So to sum up everything.... can they practically? No. Can they if they wanted to? Yes. Do they? Maybe, but doubt they would ever admit it. Could easily damage them badly if they didn't do so with velvet gloves. Point is: don't think we have any reason to worry either way.

And sweet baby jeebus I am rambling like a crackhead at the pixie stix factory today (no honest ask bmc lmao). Sorry for my wall of text there .... imma shut up and go back to my corner of the forums and be quiet again before I write a second novel here...lmao. ain't slept for 4 days and worked 75 hrs of em ... guess this is the result lmao.

Sent from my DROIDX


----------



## Nemosfate (Sep 8, 2011)

Long rant or not was still a great post!


----------



## cygnusloop (Jun 13, 2011)

Best. Post. Ever. 
Wow.


----------



## EsotericPunk (Jul 23, 2011)

I've called them from my rooted, re-ROM'ed phone and I've even replaced my phone (after an SBF to .340 and update to GB of course) with no issues. No charge for rooting it, just a replacement. So if they do know, they don't seem to care much, as suggested by the above novelist.

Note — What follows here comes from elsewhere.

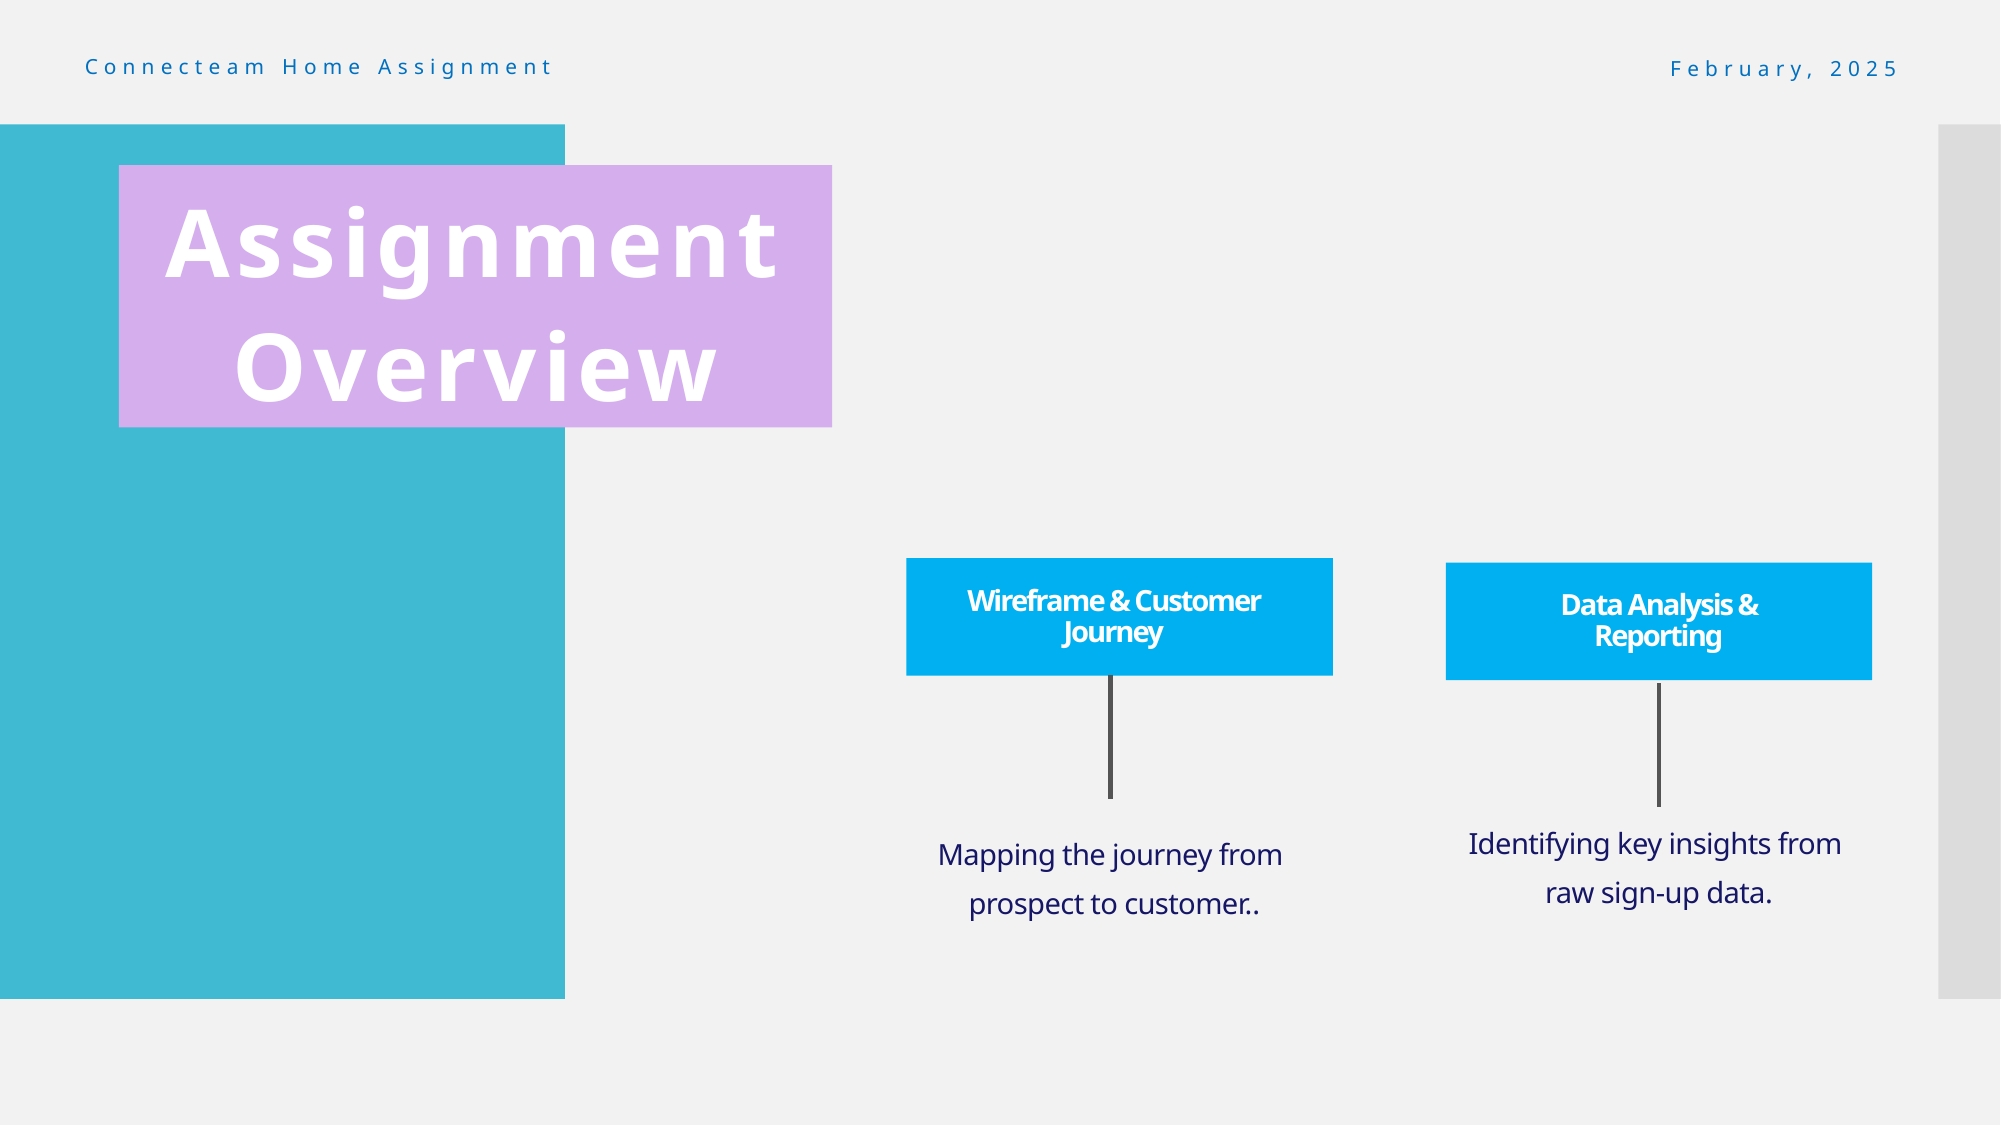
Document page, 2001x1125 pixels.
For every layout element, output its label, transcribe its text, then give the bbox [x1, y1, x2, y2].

By the way, please don't get all in a rage cause I returned a phone that was rooted. My phone had a defective hardware issue (luckily nothing which prevented me from restoring VZW/Moto stock). I firmly believe that if _I_ screw up software I will eat the cost but that if _they_ screw up the hardware I am owed a new phone, regardless of whether it was rooted or not.


----------



## soulsiphoner (Jun 22, 2011)

I thoroughly enjoyed that wall of txt. I've had basically the same view on most of that myself.


----------



## EmDub13 (Jun 13, 2011)

Thanks everyone. I got everything worked out. There are some truly insightful and thoughtful people on this site. I never expected to start the indepth discussion that resulted from my original question. There were some excellent points made.


----------